A new gate for low cost design of all-optical reversible logic circuit

Abstract

Reversible computing offers a possible solution for high performance computing and low power consumption. For hardware implementation of reversible logic, optical computers are emerging as one of the promising alternative. Recently, in the literature, reversible logic gates and combinational circuits have been proposed in optical domain using Semiconductor Optical Amplifier (SOA) based Mach Zehnder interferometer (MZI) switches due to its significant advantages such as high speed, low power, fast switching and ease of fabrication. Optical reversible designs have used ad-hoc approaches and require high cost in terms of MZI switches, Beam Splitters (BS), and Beam Combiners (BC) as well as optical delay.

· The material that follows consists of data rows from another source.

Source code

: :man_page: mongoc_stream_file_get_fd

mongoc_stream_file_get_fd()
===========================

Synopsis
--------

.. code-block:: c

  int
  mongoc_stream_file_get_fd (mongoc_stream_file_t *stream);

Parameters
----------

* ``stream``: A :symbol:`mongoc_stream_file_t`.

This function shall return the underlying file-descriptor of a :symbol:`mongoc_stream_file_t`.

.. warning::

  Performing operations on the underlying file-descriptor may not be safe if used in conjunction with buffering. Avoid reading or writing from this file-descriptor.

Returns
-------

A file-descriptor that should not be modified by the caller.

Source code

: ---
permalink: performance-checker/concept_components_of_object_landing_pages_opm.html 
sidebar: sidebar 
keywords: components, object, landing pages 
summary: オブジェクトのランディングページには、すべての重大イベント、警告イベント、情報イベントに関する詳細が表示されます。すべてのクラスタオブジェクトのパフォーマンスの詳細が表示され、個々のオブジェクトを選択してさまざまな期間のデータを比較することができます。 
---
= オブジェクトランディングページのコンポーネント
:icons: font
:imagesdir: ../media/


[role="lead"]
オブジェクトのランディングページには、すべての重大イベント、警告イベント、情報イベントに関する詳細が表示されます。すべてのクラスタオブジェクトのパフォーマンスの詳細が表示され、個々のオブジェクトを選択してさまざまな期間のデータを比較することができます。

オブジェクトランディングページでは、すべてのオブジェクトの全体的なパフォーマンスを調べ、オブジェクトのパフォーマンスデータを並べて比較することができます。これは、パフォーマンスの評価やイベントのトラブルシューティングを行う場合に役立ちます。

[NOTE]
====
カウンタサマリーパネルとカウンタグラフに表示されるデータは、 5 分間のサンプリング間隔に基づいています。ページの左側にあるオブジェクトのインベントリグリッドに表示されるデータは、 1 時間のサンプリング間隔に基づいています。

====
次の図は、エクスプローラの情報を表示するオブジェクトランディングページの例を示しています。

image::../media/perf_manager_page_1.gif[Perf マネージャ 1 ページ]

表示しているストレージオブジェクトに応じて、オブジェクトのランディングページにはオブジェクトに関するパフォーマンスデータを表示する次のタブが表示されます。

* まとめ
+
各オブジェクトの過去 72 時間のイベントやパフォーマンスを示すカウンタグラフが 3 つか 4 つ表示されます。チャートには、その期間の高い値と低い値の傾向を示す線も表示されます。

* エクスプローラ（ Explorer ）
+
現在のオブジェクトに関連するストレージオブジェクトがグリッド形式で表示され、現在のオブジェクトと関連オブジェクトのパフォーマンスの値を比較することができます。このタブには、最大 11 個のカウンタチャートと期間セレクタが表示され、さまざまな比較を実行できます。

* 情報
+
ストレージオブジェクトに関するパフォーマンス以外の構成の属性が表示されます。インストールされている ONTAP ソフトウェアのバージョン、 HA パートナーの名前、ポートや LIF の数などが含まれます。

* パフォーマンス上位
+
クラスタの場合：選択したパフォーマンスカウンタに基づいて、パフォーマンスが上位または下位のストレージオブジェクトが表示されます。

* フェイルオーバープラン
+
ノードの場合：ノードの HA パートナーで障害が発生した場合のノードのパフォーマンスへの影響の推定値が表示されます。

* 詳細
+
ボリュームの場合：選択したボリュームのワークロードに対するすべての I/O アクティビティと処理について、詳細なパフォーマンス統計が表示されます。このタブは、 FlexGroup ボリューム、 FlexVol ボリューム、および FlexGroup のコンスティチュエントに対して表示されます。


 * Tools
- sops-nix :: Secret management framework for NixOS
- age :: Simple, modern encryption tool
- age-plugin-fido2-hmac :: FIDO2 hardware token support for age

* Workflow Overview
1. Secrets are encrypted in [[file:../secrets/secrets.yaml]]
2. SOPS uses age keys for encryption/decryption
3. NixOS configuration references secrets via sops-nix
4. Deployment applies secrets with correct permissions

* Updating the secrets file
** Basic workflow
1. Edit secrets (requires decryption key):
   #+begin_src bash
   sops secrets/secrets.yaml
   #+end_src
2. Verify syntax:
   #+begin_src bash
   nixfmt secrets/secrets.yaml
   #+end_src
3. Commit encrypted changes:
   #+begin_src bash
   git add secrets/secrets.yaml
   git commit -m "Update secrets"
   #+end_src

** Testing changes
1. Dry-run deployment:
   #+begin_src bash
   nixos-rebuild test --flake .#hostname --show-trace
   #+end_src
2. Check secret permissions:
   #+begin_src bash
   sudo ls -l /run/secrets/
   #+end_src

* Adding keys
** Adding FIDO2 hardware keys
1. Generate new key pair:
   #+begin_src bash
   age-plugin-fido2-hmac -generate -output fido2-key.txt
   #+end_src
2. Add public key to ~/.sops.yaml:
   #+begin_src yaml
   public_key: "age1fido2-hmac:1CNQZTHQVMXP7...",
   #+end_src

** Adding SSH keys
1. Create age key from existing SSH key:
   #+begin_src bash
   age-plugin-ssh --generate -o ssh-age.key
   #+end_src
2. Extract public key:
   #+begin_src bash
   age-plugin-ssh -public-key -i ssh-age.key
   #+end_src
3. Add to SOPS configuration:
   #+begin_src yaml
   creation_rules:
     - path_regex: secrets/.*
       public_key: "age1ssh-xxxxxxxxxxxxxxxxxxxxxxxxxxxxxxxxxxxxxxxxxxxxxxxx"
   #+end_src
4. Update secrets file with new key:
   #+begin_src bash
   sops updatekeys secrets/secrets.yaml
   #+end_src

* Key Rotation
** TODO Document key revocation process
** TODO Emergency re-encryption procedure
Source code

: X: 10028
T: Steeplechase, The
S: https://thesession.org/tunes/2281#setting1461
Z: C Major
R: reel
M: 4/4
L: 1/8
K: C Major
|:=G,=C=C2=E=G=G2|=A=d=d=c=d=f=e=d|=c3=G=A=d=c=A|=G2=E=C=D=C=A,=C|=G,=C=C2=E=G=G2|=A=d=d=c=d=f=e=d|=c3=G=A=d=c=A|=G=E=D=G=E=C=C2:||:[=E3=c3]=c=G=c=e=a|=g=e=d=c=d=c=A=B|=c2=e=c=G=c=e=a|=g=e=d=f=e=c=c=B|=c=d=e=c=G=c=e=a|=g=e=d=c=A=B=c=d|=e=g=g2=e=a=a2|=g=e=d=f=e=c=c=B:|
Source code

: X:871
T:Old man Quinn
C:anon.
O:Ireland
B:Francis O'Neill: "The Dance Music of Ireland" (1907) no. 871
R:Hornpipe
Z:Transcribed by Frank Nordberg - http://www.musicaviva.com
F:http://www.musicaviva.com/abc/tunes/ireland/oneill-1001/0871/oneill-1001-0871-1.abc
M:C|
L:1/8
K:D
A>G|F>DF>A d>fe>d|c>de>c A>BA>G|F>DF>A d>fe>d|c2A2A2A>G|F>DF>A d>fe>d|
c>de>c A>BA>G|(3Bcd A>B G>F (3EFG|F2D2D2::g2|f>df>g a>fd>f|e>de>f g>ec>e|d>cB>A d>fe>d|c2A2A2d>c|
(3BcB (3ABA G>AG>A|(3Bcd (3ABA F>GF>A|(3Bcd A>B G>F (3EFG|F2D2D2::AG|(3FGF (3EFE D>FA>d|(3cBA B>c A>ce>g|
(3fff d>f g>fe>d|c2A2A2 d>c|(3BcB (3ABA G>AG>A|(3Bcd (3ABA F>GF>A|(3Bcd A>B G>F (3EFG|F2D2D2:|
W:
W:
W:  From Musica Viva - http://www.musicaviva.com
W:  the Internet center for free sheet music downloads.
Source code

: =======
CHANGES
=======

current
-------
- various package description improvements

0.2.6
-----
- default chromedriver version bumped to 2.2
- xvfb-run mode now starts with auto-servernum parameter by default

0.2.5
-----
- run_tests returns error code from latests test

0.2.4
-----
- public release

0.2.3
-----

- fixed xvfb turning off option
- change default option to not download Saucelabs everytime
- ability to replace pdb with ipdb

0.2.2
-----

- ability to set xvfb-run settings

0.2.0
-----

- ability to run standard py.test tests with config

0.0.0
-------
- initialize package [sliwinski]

In this work, an optical reversible MNOT gate and all-optical realization of 4×4 Toffoli Gate have been proposed which is used in all-optical realization of optimized reversible combinational circuits. A general design approach to realize all-optical reversible circuits based on MZI switches has been proposed first time in the literature. Optimized all-optical reversible 2×1 multiplexer and full adder circuits have been designed using these proposed gates and design approach. All-optical reversible designs of 4×1 multiplexer, 1×4 Demultiplexer and 3to8 Decoder circuits have also been presented in this work first time in the literature. Our results have shown significant improvements over existing designs in terms of MZI switches, BS, BC and optical delay.